Cooking takes a back seat, but I’ve also not eaten dinner out of the house. No chickens have been roasted because I’m saving it for friends instead of just myself, turning an old habit into new rituals: a sign of coming together. The smell of Cornish new potatoes poaching in hot oil, the salt rising up, the way it sits in a bowl of gold and is flipped and finished and sits high on the chopping board. I slice up a quarter and put it on a plate, carefully wrapping it with clingfilm and it journeys with me to Porthleven, where it’s given to that old friend on a narrow street after the sun has set. He tells me he ate it on the drive home and I remember that things can taste just as good on the go.
One Saturday I’m eating lunch with a friend, and two others and an Irish wolfhound named Alfie join us. We all know each other from different parts and different eras and the invisible thread that ties us together, here in this place, feels like a gift. We talk about parenthood and family dynamics and dreams of living off the land and I say how Penzance feels like a pirate town, the roughness and rawness its charm.
It seems strange to leave the safety of a place where you never have to arrive: people and situations and life happens to you because you feel you’re at the centre of the world. But I was yearning for the risk and unknown and discomfort that only a place at the edge of the land can bring you. I left with an idea of what life was down here, and I arrived learning it’s never what you think it is.
Once you get out of the city, the drive is two motorways and two never ending roads that carry you to the coast. I drive past Stonehenge, where two weeks ago I saw dark figures circling the stones on the Summer Solstice, the sky a glass of orange wine, cloudless and clear, life going in the other direction. I fly by the circle of trees that signals the return home; although I’ll soon remember it’s easy to never leave. Everything is in motion and the scenes sometimes feel slowed-down or fast-forwarded, as if I was in control of time for once, pressing skip skip skip and pause.
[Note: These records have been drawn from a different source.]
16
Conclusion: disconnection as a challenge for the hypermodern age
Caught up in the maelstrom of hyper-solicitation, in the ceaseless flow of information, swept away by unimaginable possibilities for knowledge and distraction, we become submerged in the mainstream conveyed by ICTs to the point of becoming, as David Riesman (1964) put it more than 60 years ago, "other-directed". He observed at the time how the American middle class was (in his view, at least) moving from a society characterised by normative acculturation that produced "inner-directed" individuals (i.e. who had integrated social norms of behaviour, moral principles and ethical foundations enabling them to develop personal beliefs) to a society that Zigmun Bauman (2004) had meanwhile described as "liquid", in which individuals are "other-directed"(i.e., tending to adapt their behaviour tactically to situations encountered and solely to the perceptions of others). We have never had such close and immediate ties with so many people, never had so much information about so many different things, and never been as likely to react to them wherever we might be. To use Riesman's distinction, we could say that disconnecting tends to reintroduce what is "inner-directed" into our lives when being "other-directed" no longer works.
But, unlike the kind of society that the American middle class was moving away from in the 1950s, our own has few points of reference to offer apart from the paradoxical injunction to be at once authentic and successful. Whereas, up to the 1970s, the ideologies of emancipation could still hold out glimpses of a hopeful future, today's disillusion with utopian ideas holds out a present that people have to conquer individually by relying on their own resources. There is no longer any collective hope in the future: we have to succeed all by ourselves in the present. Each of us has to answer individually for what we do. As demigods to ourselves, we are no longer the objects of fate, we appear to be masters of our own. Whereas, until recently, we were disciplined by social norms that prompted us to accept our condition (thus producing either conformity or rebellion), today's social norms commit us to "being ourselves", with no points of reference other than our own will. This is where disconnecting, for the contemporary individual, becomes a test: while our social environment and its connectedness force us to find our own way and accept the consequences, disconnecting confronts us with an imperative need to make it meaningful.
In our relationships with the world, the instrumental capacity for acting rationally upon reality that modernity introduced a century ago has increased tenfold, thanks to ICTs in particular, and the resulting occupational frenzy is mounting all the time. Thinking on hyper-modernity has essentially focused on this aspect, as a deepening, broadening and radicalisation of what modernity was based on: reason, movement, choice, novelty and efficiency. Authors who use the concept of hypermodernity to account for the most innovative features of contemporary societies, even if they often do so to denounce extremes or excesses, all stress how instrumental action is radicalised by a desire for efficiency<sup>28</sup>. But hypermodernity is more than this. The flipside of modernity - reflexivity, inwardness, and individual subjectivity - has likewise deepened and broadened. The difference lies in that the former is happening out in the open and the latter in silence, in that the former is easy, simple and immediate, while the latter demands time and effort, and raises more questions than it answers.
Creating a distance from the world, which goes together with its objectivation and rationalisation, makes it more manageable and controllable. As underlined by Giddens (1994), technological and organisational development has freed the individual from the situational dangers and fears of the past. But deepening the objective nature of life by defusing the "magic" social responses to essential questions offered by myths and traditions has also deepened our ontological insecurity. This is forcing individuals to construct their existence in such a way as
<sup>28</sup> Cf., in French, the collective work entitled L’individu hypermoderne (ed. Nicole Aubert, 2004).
I enjoyed your piece, it brought back a lot of memories. I studied marine engineering in Plymouth in 1970-72, and had two friends from Cornwall, from Penzance and Newquay. We spent many weekends there, surfing, fishing and visiting the real old pubs in and around Bodmin moor. So thanks for bringing back those beautiful memories from my youth. Loved the music, especially Cymande they are amazing.